Interest in Ohio State football continued to flourish despite the lack of success the past four seasons. Ohio State goes 6-0 entering the Michigan game, which still today is mentioned as one of the most exciting games ever played in Ohio Stadium. The Buckeyes fell 17-16 to the Wolverines in front of a crowd that was originally announced as 90,437. Fans broke down gates to the stadium, allowing thousands inside without tickets. Ohio State finished the season 7-1. Fullback Marty Karow earned All-America honors and later returned to OSU to coach the baseball team for 25 years.
Ohio State slips to 4-4, including a 3-2 record in Ohio Stadium. Tackle Leo Raskowski becomes the fifth two-time All-American in school history.
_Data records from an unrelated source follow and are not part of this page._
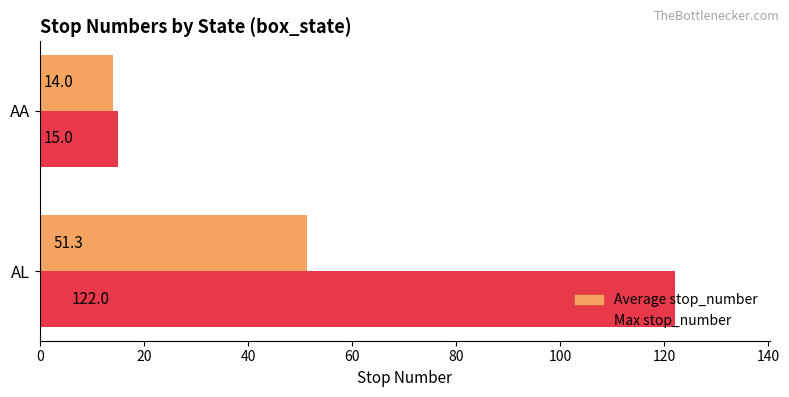

List the series in order of their overall mean, lowest first.

Average stop_number, Max stop_number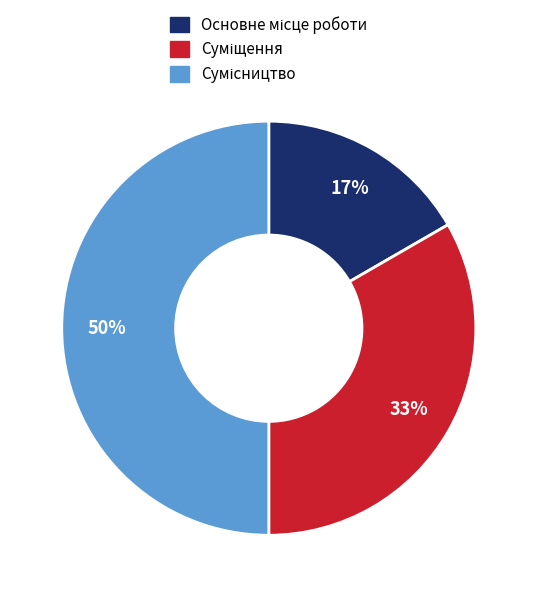

To the nearest percent, what is the average slice percentage?

33%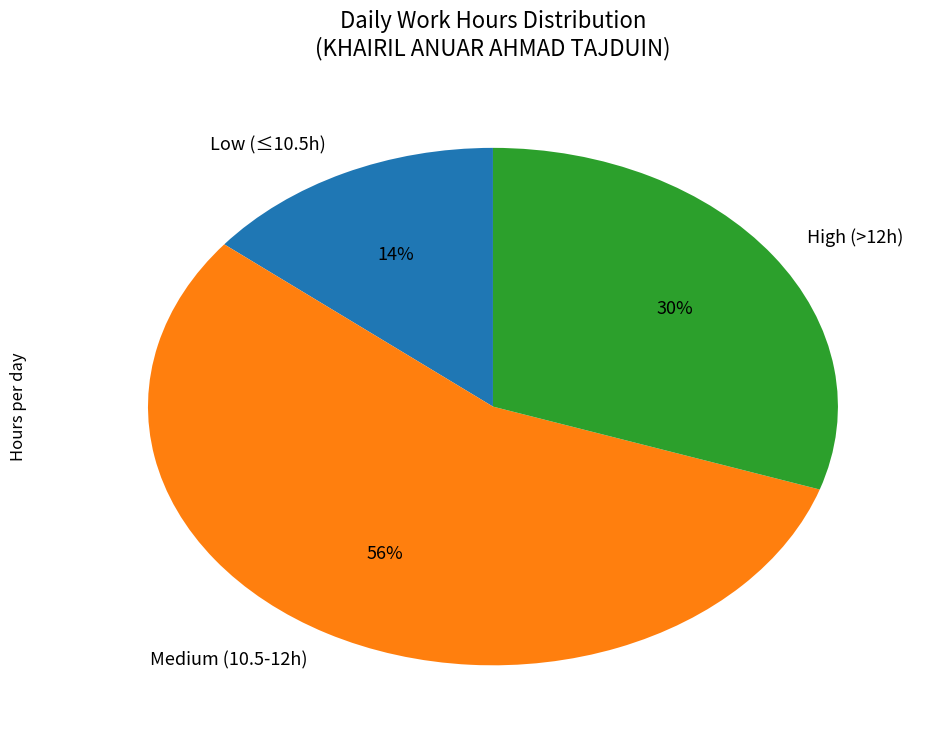

Which slice is the largest?

Medium (10.5-12h)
L.W. St. John announces all stadium debt has been paid, a remarkable achievement considering the facility had been standing for only eight short years. Coach Wilce announces his resignation, to take effect in June, 1929, citing the desire to enter the private practice of medicine. After capturing three Western Conference Championships and producing 14 All-Americans, Wilce left football and did postgraduate research at Harvard and Columbia before becoming the Director of the Ohio State University Student Health Services in 1934.
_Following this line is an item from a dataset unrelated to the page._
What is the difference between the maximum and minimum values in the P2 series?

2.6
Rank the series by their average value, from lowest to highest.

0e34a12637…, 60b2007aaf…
Sam Willaman, an assistant on Wilce’s staff and a 1913 Ohio State graduate, was named the 13th head coach in the history of Ohio State football. He led the team to a 4-3-1 finish in his first season.
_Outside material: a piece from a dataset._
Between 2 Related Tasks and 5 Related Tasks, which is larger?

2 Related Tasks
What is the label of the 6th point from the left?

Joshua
Wes Fesler becomes only the second three-time All-American in Ohio State history, captaining the Buckeyes and leading them to a 5-2-1 record. He is also the first recorded winner of the team’s Most Valuable Player Award. Fesler, one of the school’s top all-time all-around athletes, earned nine total varsity letters – three each in football, basketball, and baseball.
Picking up where Fesler left off, halfback Lew Hinchman wins the second of what would eventually become three All-America awards.
Ohio State loses only once but ties three times, finishing the season 4-1-3. With a wealth of returning talent, thoughts immediately shift to a promising 1933 season.
Fueled by an incredible defense, Ohio State finishes 7-1, dropping only a 14-0 decision to Michigan. The Buckeyes allow only 26 points the entire season, while scoring 161. Strong team defense becomes a staple of the Willaman era, which ended at the conclusion of the season. Under his guidance, Ohio State recorded 20 shutouts in five seasons and held the opposition to one touchdown on 12 other occasions. Willaman, known as a shy, introverted person, left OSU for Western Reserve where he served as Director of Athletics and head football coach.
Francis Schmidt is named the head football coach at Ohio State, ushering in not only a new era but also a new style of football. With an offensive scheme dubbed “razzle-dazzle” by the press and featuring double and triple reverses, laterals, and passes, Schmidt’s inaugural team scored 267 points – the second most in OSU history at that point. Schmidt’s off-the-field antics were just as colorful as his on-field plays, making him an instant hit with the community. After accepting the coaching position, he was asked how he expected to cope with the OSU nemesis from Ann Arbor. Dressed in his inevitable bow tie, his matter-of-fact answer developed into a clich©: “They put their pants on one leg at a time same as everybody else.” Schmidt’s comment leads to the formation of the “Golden Pants Club,” which awarded miniature gold football pants to all players who had a hand in a victory over the Wolverines. The tradition of an annual Captain’s Breakfast, where all former grid captains are invited to a breakfast and welcome the current team captains, also began.
Ohio State collected its second-consecutive 7-1 season under Schmidt, claiming the school’s first Big Ten title in the 14 years. The Buckeyes capped their year with a 38-0 season-ending win over Michigan. That season finale launched the now famous season-ending rivalry. Since then, Ohio State has ended its regular season schedule with a battle against the Wolverines every year but one (63-of-64 seasons). Also in 1935, Ohio State and Notre Dame play what was hailed as the “greatest college game ever played,” for many years after. The Buckeyes held a 13-0 lead entering the fourth quarter, but Notre Dame scored three times in the final stanza – twice in the last two minutes – for an 18-13 win.
The Ohio State Marching Band performs “Script Ohio” for the first time at the Indiana game. OSU dropped its Big Ten opener to Northwestern, 14-13, but steamrolled through its remaining conference schedule with four shutouts in four games.
Schmidt’s Buckeyes land their third Big Ten second place finish in four years, dropping only a 10-0 decision to Indiana in six league games. OSU continues its mastery of Michigan, however, handing the Wolverines a 21-0 defeat and marking the third-consecutive season the Buckeyes had held UM scoreless. Schmidt’s reputation as an offensive guru lessens as his squad allows only 23 points all season.
Ohio State endures its worst season under Schmidt, going 4-3-2 and tying for sixth place in the Big Ten. The Buckeyes also fall to Michigan for the first time since 1933.